Dataset records
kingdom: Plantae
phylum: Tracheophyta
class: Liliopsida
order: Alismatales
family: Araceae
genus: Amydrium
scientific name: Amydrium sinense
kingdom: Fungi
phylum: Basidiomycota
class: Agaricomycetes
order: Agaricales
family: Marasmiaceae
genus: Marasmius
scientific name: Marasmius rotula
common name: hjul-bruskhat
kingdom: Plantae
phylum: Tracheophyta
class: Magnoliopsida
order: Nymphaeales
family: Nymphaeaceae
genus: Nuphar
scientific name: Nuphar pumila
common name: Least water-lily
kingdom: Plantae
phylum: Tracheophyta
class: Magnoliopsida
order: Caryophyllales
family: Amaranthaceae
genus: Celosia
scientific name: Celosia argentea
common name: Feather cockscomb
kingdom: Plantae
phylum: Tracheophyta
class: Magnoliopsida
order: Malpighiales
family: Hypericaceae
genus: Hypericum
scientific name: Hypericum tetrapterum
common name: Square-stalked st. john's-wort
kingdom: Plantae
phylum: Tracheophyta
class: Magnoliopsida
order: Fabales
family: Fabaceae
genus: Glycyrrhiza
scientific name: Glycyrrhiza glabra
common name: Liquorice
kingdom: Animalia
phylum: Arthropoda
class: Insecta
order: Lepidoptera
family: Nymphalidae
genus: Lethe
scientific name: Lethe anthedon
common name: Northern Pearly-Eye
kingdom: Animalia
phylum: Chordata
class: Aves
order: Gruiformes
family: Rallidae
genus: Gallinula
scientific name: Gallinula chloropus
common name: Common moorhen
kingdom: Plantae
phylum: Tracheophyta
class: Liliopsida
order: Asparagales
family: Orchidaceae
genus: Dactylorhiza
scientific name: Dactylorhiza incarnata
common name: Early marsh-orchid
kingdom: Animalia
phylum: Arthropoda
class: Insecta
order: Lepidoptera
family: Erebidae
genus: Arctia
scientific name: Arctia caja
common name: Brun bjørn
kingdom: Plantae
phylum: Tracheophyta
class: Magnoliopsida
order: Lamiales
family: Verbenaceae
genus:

> _What to work on_
Pull every line from all of the rows above and reproduce each one unchanged, in its original order.

> _Result of the task_
kingdom: Plantae
phylum: Tracheophyta
class: Liliopsida
order: Alismatales
family: Araceae
genus: Amydrium
scientific name: Amydrium sinense
kingdom: Fungi
phylum: Basidiomycota
class: Agaricomycetes
order: Agaricales
family: Marasmiaceae
genus: Marasmius
scientific name: Marasmius rotula
common name: hjul-bruskhat
kingdom: Plantae
phylum: Tracheophyta
class: Magnoliopsida
order: Nymphaeales
family: Nymphaeaceae
genus: Nuphar
scientific name: Nuphar pumila
common name: Least water-lily
kingdom: Plantae
phylum: Tracheophyta
class: Magnoliopsida
order: Caryophyllales
family: Amaranthaceae
genus: Celosia
scientific name: Celosia argentea
common name: Feather cockscomb
kingdom: Plantae
phylum: Tracheophyta
class: Magnoliopsida
order: Malpighiales
family: Hypericaceae
genus: Hypericum
scientific name: Hypericum tetrapterum
common name: Square-stalked st. john's-wort
kingdom: Plantae
phylum: Tracheophyta
class: Magnoliopsida
order: Fabales
family: Fabaceae
genus: Glycyrrhiza
scientific name: Glycyrrhiza glabra
common name: Liquorice
kingdom: Animalia
phylum: Arthropoda
class: Insecta
order: Lepidoptera
family: Nymphalidae
genus: Lethe
scientific name: Lethe anthedon
common name: Northern Pearly-Eye
kingdom: Animalia
phylum: Chordata
class: Aves
order: Gruiformes
family: Rallidae
genus: Gallinula
scientific name: Gallinula chloropus
common name: Common moorhen
kingdom: Plantae
phylum: Tracheophyta
class: Liliopsida
order: Asparagales
family: Orchidaceae
genus: Dactylorhiza
scientific name: Dactylorhiza incarnata
common name: Early marsh-orchid
kingdom: Animalia
phylum: Arthropoda
class: Insecta
order: Lepidoptera
family: Erebidae
genus: Arctia
scientific name: Arctia caja
common name: Brun bjørn
kingdom: Plantae
phylum: Tracheophyta
class: Magnoliopsida
order: Lamiales
family: Verbenaceae
genus:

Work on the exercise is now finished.